**Directions:** Rewrite the rows below as a Markdown table with two columns, Number and Line. Put one line per table row, skip blank lines, and leave out the pictures.

**The input:**
##########

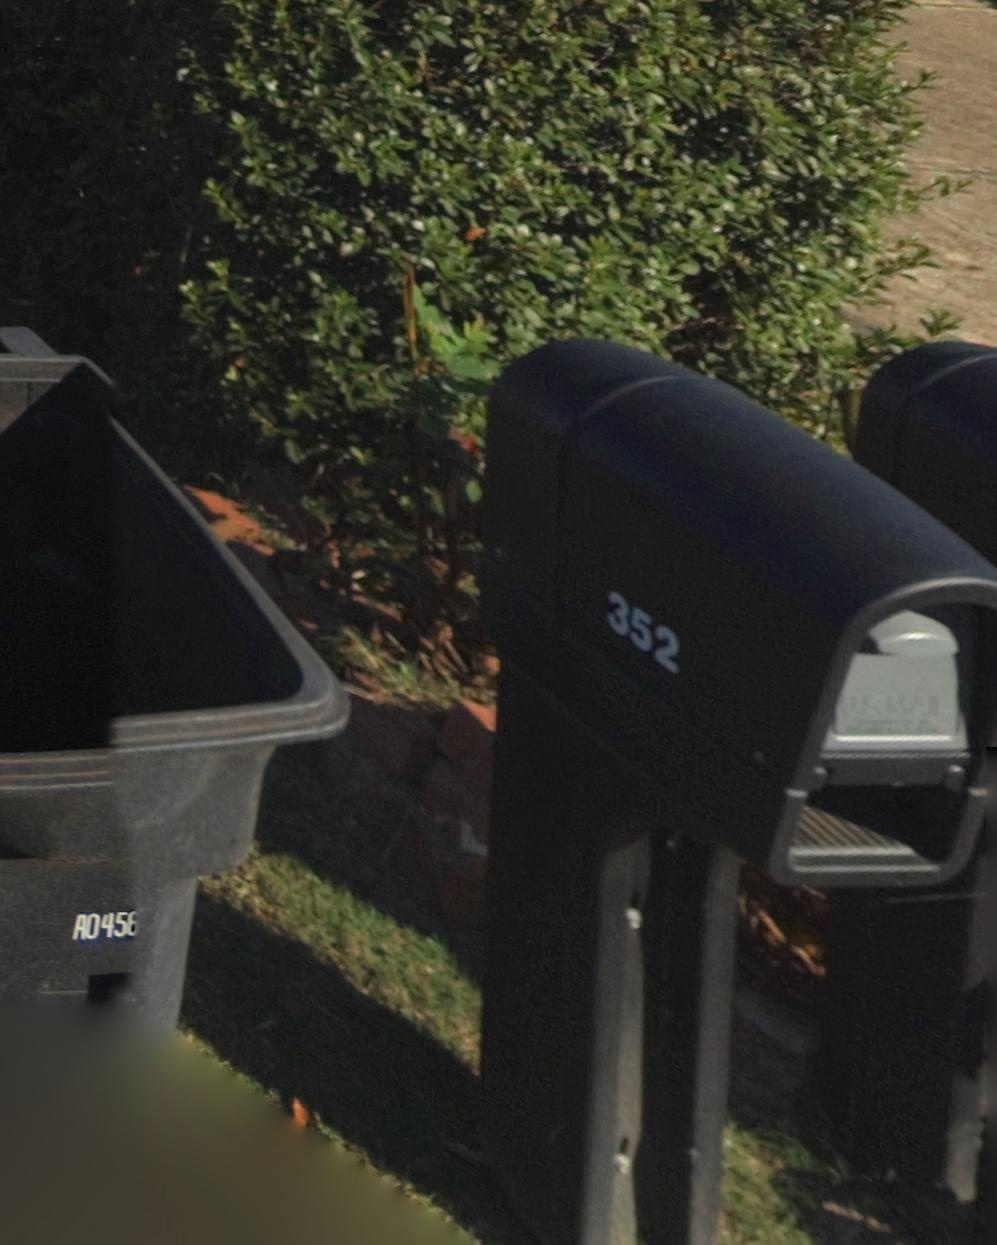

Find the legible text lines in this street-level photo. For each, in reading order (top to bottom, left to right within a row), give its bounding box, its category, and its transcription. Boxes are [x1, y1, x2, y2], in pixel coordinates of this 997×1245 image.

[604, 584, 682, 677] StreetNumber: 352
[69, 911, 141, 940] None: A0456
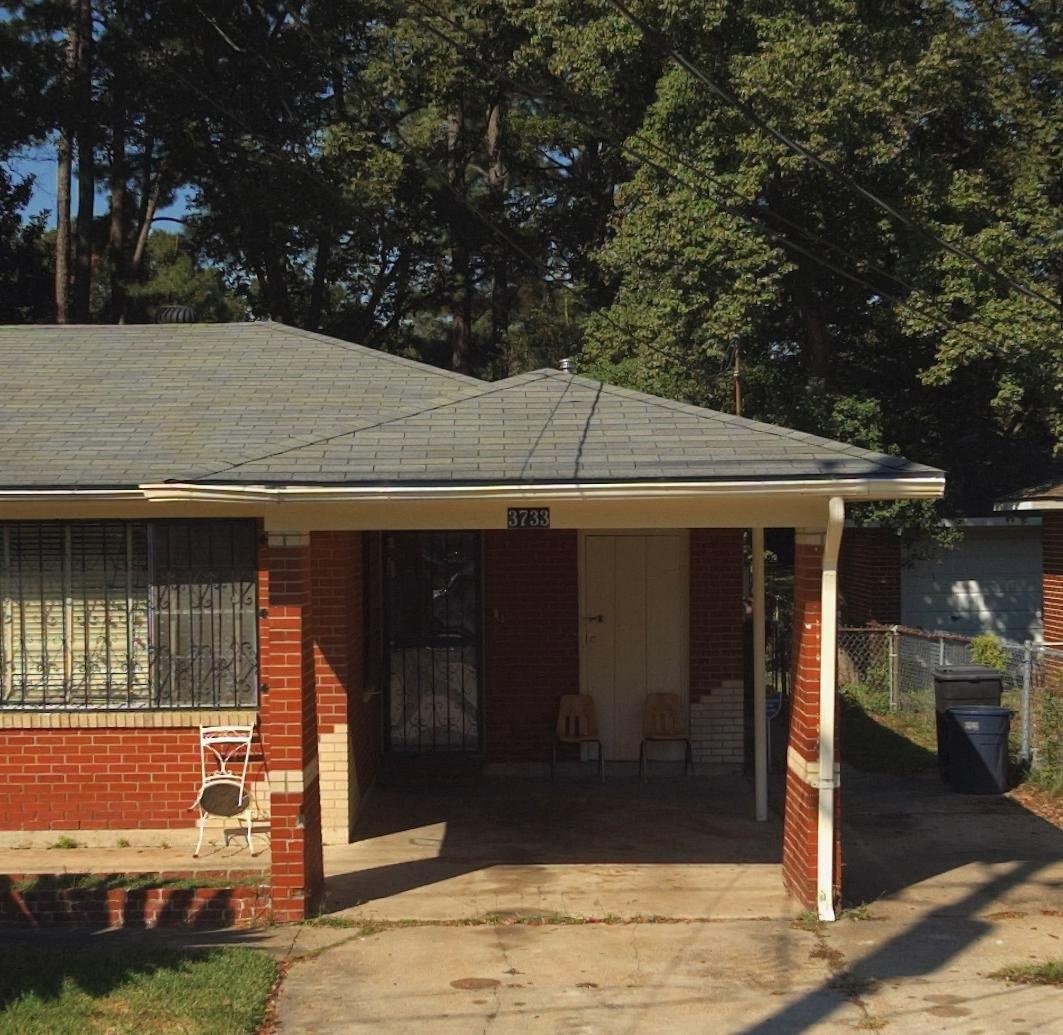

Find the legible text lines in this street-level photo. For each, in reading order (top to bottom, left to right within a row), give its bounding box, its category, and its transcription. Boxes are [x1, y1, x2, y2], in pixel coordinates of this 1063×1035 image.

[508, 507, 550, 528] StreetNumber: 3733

##########

**Result for this task:**
| Number | Line |
|---|---|
| 1 | Find the legible text lines in this street-level photo. For each, in reading order (top to bottom, left to right within a row), give its bounding box, its category, and its transcription. Boxes are [x1, y1, x2, y2], in pixel coordinates of this 997×1245 image. |
| 2 | [604, 584, 682, 677] StreetNumber: 352 |
| 3 | [69, 911, 141, 940] None: A0456 |
| 4 | Find the legible text lines in this street-level photo. For each, in reading order (top to bottom, left to right within a row), give its bounding box, its category, and its transcription. Boxes are [x1, y1, x2, y2], in pixel coordinates of this 1063×1035 image. |
| 5 | [508, 507, 550, 528] StreetNumber: 3733 |